Records provided
○ ○ ○ ○ ○ ○ ○

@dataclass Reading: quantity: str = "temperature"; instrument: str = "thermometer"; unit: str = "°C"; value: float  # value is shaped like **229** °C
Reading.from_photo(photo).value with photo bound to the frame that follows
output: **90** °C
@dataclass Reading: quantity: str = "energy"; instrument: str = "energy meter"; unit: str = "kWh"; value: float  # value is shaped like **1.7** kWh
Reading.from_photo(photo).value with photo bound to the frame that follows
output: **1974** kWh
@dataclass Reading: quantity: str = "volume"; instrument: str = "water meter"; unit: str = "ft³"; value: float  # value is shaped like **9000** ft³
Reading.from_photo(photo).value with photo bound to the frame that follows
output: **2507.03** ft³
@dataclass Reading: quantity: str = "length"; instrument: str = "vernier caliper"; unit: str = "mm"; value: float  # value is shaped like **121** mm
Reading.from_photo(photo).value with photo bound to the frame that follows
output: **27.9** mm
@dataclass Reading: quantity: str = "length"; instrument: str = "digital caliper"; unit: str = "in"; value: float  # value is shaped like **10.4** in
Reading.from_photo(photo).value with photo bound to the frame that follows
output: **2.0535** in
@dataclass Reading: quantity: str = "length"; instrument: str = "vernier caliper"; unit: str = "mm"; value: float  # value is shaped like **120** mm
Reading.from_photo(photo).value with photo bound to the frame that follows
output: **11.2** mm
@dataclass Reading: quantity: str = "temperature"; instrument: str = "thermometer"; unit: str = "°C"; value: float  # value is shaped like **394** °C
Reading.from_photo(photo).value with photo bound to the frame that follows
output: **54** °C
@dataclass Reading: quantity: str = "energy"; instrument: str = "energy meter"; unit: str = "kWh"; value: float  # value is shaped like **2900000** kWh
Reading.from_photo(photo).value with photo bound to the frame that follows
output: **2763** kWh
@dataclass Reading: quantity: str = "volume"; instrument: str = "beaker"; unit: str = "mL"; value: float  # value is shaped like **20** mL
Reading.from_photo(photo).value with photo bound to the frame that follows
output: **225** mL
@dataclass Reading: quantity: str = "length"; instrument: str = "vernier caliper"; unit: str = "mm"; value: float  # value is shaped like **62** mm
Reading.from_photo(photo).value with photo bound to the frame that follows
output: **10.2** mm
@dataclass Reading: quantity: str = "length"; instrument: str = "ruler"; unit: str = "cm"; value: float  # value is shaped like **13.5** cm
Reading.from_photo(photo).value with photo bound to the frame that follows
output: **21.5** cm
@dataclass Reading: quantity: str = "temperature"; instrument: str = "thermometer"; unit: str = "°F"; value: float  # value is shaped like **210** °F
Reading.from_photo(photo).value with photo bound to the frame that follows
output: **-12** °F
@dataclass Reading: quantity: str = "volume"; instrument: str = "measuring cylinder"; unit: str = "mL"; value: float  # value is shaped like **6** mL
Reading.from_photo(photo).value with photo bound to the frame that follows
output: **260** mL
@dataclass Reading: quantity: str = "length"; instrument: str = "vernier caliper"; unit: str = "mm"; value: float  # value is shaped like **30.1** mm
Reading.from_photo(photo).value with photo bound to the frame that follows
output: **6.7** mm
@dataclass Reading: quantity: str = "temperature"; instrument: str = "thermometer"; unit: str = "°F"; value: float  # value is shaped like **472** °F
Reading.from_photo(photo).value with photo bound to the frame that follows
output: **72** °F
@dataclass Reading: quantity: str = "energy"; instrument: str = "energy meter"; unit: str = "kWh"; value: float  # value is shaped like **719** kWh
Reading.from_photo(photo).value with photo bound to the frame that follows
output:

○ ○ ○ ○ ○ ○ ○

Could you output every line of the data above again, unchanged and in the same order?

Written response
@dataclass Reading: quantity: str = "temperature"; instrument: str = "thermometer"; unit: str = "°C"; value: float  # value is shaped like **229** °C
Reading.from_photo(photo).value with photo bound to the frame that follows
output: **90** °C
@dataclass Reading: quantity: str = "energy"; instrument: str = "energy meter"; unit: str = "kWh"; value: float  # value is shaped like **1.7** kWh
Reading.from_photo(photo).value with photo bound to the frame that follows
output: **1974** kWh
@dataclass Reading: quantity: str = "volume"; instrument: str = "water meter"; unit: str = "ft³"; value: float  # value is shaped like **9000** ft³
Reading.from_photo(photo).value with photo bound to the frame that follows
output: **2507.03** ft³
@dataclass Reading: quantity: str = "length"; instrument: str = "vernier caliper"; unit: str = "mm"; value: float  # value is shaped like **121** mm
Reading.from_photo(photo).value with photo bound to the frame that follows
output: **27.9** mm
@dataclass Reading: quantity: str = "length"; instrument: str = "digital caliper"; unit: str = "in"; value: float  # value is shaped like **10.4** in
Reading.from_photo(photo).value with photo bound to the frame that follows
output: **2.0535** in
@dataclass Reading: quantity: str = "length"; instrument: str = "vernier caliper"; unit: str = "mm"; value: float  # value is shaped like **120** mm
Reading.from_photo(photo).value with photo bound to the frame that follows
output: **11.2** mm
@dataclass Reading: quantity: str = "temperature"; instrument: str = "thermometer"; unit: str = "°C"; value: float  # value is shaped like **394** °C
Reading.from_photo(photo).value with photo bound to the frame that follows
output: **54** °C
@dataclass Reading: quantity: str = "energy"; instrument: str = "energy meter"; unit: str = "kWh"; value: float  # value is shaped like **2900000** kWh
Reading.from_photo(photo).value with photo bound to the frame that follows
output: **2763** kWh
@dataclass Reading: quantity: str = "volume"; instrument: str = "beaker"; unit: str = "mL"; value: float  # value is shaped like **20** mL
Reading.from_photo(photo).value with photo bound to the frame that follows
output: **225** mL
@dataclass Reading: quantity: str = "length"; instrument: str = "vernier caliper"; unit: str = "mm"; value: float  # value is shaped like **62** mm
Reading.from_photo(photo).value with photo bound to the frame that follows
output: **10.2** mm
@dataclass Reading: quantity: str = "length"; instrument: str = "ruler"; unit: str = "cm"; value: float  # value is shaped like **13.5** cm
Reading.from_photo(photo).value with photo bound to the frame that follows
output: **21.5** cm
@dataclass Reading: quantity: str = "temperature"; instrument: str = "thermometer"; unit: str = "°F"; value: float  # value is shaped like **210** °F
Reading.from_photo(photo).value with photo bound to the frame that follows
output: **-12** °F
@dataclass Reading: quantity: str = "volume"; instrument: str = "measuring cylinder"; unit: str = "mL"; value: float  # value is shaped like **6** mL
Reading.from_photo(photo).value with photo bound to the frame that follows
output: **260** mL
@dataclass Reading: quantity: str = "length"; instrument: str = "vernier caliper"; unit: str = "mm"; value: float  # value is shaped like **30.1** mm
Reading.from_photo(photo).value with photo bound to the frame that follows
output: **6.7** mm
@dataclass Reading: quantity: str = "temperature"; instrument: str = "thermometer"; unit: str = "°F"; value: float  # value is shaped like **472** °F
Reading.from_photo(photo).value with photo bound to the frame that follows
output: **72** °F
@dataclass Reading: quantity: str = "energy"; instrument: str = "energy meter"; unit: str = "kWh"; value: float  # value is shaped like **719** kWh
Reading.from_photo(photo).value with photo bound to the frame that follows
output:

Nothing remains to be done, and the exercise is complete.